- _Work instruction_:
Collect every line of the entries below that contains the string "peaks". Case counts, so match uppercase and lowercase letters precisely.

** Opening Data for this task block **

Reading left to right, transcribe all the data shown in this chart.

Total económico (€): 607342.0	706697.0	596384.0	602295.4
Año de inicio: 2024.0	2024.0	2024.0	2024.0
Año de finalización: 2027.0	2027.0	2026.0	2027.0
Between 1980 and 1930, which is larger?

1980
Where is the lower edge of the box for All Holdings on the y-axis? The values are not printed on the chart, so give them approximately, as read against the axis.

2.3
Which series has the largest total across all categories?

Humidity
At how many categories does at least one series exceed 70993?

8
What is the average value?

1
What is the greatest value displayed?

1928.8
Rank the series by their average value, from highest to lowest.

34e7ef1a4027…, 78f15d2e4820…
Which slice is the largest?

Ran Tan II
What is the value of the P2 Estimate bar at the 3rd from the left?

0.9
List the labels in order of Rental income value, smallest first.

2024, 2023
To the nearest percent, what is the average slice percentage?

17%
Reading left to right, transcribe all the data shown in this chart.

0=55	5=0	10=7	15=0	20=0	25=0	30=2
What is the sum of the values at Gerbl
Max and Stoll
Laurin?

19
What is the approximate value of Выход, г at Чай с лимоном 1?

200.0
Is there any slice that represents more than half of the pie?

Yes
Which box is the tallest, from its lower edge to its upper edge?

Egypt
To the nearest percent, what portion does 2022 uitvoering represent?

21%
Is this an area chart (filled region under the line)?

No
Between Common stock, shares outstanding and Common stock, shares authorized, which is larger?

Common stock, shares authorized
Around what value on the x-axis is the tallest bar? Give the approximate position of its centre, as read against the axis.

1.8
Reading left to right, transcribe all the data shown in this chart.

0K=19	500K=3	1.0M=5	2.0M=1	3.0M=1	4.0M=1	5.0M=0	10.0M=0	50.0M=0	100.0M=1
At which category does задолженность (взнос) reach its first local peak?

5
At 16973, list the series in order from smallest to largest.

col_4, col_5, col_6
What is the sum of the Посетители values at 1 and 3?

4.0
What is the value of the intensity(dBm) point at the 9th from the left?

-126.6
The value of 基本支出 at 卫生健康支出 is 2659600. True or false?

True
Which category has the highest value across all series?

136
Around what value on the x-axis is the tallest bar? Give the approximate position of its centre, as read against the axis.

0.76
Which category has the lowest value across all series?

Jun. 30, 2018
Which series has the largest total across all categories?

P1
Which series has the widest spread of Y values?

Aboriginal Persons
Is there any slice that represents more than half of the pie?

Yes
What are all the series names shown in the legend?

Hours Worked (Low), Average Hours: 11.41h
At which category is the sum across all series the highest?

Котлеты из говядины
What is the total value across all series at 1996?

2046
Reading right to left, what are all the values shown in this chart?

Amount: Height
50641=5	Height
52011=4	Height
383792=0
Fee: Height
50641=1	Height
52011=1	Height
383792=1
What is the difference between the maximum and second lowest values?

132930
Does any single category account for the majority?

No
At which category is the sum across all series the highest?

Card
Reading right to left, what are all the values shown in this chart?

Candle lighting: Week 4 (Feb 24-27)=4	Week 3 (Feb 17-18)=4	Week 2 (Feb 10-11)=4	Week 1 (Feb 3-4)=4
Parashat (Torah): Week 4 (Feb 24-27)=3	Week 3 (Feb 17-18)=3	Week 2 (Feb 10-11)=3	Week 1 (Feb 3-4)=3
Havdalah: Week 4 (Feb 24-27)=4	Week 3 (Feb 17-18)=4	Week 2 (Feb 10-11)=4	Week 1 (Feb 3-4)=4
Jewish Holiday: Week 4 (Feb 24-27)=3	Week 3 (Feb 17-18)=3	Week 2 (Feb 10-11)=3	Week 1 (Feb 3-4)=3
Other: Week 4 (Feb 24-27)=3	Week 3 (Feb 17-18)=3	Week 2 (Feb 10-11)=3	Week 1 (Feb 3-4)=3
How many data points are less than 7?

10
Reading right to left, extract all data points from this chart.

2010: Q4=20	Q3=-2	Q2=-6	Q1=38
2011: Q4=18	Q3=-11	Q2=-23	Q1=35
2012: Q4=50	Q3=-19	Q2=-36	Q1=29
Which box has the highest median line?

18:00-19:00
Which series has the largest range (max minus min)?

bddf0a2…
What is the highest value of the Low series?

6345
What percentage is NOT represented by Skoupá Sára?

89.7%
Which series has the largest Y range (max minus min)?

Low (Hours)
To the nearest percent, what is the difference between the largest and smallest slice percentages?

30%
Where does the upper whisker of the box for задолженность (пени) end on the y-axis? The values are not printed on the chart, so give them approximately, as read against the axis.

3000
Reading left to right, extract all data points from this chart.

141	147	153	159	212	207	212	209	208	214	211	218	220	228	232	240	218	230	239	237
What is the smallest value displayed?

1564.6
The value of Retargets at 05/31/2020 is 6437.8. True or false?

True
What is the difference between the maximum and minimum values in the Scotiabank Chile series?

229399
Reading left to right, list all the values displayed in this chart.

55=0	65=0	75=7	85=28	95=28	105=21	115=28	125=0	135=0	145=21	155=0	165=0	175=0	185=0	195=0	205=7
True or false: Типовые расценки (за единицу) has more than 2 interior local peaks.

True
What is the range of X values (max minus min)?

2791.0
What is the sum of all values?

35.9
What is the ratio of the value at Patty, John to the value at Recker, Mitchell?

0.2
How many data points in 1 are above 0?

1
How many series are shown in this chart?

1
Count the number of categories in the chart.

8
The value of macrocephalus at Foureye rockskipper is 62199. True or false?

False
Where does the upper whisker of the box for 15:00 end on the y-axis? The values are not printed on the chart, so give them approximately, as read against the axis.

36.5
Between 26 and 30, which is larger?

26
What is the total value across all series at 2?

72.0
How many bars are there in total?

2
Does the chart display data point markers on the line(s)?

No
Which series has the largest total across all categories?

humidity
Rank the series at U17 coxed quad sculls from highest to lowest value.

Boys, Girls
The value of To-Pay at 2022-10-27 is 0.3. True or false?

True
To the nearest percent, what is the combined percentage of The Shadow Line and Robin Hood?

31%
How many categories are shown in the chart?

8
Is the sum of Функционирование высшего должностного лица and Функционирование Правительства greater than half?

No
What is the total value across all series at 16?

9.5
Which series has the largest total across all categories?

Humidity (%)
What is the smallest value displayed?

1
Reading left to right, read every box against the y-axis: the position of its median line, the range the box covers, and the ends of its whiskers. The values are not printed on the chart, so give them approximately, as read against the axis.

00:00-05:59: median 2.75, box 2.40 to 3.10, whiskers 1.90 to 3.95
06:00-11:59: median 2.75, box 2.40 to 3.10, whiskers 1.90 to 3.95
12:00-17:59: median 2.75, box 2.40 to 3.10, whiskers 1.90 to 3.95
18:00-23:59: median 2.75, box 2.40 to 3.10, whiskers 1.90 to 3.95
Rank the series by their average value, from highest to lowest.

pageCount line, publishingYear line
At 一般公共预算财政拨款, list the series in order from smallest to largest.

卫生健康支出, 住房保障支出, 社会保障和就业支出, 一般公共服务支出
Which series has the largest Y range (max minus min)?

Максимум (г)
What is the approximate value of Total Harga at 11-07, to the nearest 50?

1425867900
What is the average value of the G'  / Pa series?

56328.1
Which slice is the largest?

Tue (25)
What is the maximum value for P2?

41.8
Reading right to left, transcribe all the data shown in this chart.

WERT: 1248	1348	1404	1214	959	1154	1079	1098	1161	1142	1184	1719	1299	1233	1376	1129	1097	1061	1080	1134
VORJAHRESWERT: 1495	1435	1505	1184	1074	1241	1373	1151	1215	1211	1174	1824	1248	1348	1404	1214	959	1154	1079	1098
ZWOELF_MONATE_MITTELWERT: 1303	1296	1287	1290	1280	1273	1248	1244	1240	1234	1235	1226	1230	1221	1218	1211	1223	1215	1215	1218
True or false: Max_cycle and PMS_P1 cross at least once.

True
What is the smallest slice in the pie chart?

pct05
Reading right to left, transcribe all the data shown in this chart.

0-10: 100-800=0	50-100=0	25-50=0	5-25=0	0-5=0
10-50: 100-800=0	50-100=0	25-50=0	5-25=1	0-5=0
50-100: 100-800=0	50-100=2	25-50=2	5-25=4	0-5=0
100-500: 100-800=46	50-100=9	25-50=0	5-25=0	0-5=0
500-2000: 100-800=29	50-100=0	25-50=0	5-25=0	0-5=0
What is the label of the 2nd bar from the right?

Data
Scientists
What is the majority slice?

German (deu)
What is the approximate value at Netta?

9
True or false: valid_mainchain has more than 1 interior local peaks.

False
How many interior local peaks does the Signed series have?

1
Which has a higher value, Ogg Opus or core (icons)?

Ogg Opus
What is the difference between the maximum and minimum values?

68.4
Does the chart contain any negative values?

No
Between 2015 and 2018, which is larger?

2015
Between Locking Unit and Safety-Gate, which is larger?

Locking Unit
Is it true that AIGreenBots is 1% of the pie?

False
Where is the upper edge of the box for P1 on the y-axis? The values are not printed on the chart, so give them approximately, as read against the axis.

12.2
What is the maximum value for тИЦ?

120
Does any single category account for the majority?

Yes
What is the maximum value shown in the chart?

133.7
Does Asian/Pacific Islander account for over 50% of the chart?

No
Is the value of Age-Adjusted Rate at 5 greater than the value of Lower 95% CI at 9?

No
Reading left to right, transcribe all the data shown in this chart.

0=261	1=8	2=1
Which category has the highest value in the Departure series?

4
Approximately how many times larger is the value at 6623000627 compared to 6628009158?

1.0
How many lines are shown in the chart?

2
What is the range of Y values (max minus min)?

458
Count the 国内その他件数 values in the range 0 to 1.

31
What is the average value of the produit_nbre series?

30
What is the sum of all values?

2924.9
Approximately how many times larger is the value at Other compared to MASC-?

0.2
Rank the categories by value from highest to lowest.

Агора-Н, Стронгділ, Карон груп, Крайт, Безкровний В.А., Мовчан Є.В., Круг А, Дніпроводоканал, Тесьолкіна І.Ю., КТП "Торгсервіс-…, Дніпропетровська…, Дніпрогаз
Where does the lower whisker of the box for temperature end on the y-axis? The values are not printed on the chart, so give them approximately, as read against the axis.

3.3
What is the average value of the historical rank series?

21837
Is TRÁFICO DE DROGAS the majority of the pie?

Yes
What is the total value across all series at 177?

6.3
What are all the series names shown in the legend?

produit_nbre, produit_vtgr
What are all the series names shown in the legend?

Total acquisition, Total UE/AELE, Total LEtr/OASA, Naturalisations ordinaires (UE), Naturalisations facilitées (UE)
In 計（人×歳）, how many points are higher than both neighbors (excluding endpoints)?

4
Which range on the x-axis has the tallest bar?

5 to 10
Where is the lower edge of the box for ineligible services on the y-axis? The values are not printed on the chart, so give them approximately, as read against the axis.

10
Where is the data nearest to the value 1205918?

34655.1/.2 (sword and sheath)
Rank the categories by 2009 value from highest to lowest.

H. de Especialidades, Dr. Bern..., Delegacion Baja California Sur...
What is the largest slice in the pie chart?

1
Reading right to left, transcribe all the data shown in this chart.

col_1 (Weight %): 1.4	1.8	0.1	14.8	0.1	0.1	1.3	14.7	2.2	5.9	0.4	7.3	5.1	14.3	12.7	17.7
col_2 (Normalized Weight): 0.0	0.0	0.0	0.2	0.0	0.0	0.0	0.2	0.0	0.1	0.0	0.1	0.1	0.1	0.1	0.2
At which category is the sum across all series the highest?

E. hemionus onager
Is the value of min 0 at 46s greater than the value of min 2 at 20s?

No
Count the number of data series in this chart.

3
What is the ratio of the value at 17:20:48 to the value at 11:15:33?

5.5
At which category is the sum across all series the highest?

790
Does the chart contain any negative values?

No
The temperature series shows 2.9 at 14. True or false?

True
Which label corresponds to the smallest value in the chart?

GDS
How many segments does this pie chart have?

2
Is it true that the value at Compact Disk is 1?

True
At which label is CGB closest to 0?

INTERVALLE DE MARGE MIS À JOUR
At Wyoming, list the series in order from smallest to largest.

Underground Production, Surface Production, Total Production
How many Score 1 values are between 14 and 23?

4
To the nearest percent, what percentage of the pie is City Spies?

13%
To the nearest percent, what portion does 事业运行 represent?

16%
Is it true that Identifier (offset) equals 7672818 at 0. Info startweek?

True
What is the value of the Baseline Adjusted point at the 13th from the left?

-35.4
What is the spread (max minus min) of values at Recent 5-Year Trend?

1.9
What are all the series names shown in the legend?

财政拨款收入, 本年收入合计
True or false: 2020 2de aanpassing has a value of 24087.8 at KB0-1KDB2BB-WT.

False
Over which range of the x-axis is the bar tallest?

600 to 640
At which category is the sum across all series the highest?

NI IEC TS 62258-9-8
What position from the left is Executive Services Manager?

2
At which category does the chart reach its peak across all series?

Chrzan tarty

** Closing Data for this task block **

- _Answer to the problem_:
True or false: Типовые расценки (за единицу) has more than 2 interior local peaks.
True or false: valid_mainchain has more than 1 interior local peaks.
How many interior local peaks does the Signed series have?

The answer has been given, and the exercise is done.